If you’re a regular reader of Life Science Leader, then you also know our editorial focus is on executives at bio and pharma companies rather than technology or service providers. But an article in this issue examining the CRO of the future features an executive from Merck, as well as leaders from three contract research firms. When I heard these gentlemen speak at the Disruptive Innovations conference last fall, I knew the discussion belonged in this issue. Some of the topics covered in the article include the growth of CROs, standardization, and the challenges faced by CROs and what they will need to do to continue to be a vendor of choice for sponsors.

With the way clinical trials are changing, it should come as no surprise that sponsors expect their CROs to adapt to those changes. It wasn’t too long ago that many pharma companies were not dealing with patient-centricity issue, risk-based monitoring, adaptive trials, electronic files and records, and wearable technologies. While many of these changes have the potential to fundamentally transform clinical trials, they also have the potential to disrupt operations within companies.

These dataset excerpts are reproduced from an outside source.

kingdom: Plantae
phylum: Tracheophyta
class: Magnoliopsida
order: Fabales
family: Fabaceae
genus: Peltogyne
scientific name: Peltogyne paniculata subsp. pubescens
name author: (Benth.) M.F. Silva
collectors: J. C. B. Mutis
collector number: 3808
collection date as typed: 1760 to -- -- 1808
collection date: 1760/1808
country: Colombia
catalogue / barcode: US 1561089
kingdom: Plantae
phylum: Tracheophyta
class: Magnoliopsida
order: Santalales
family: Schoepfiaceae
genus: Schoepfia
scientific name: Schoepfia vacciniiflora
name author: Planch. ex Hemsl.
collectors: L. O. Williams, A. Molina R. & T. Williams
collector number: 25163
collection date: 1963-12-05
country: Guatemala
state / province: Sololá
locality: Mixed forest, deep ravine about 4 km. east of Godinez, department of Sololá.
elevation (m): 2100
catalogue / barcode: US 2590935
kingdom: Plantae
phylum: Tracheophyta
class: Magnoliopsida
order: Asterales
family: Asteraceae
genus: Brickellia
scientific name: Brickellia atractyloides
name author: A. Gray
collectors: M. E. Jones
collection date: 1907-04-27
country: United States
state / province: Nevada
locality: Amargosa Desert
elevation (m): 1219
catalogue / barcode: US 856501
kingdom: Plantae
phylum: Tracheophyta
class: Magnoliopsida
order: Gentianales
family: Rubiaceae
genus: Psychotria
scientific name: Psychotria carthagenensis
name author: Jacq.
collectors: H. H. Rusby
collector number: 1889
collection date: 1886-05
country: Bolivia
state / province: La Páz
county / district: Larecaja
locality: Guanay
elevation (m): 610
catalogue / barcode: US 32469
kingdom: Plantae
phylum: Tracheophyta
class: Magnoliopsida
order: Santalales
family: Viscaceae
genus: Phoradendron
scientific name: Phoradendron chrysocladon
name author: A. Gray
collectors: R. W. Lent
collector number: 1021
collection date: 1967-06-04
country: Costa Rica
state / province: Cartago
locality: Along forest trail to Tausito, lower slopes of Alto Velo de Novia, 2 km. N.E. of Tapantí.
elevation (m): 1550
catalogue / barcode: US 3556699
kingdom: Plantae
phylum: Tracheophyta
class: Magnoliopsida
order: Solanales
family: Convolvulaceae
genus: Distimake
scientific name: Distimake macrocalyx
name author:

In the past, a CRO might be expected to perform a task requested by a client. Today, those same clients are expecting the CRO to come to them with innovative ideas and new methods of incorporating novel technologies. Rob DiCicco, VP of clinical innovation and digital platforms at GSK, recently summed up this expectation for me. “I am always interested in what the CRO is able to bring to the table in terms of know-how,” he says. “We are always looking for ideas that can disrupt the company. We celebrate the fact that there are companies that know things we don’t. When a CRO can bring innovative knowledge and expertise to the relationship, it helps both of us to get to a better place, and we welcome their ideas that will help us come up with the best possible plan.”

I hope the insights in this issue will help you come up with better clinical plans, as well.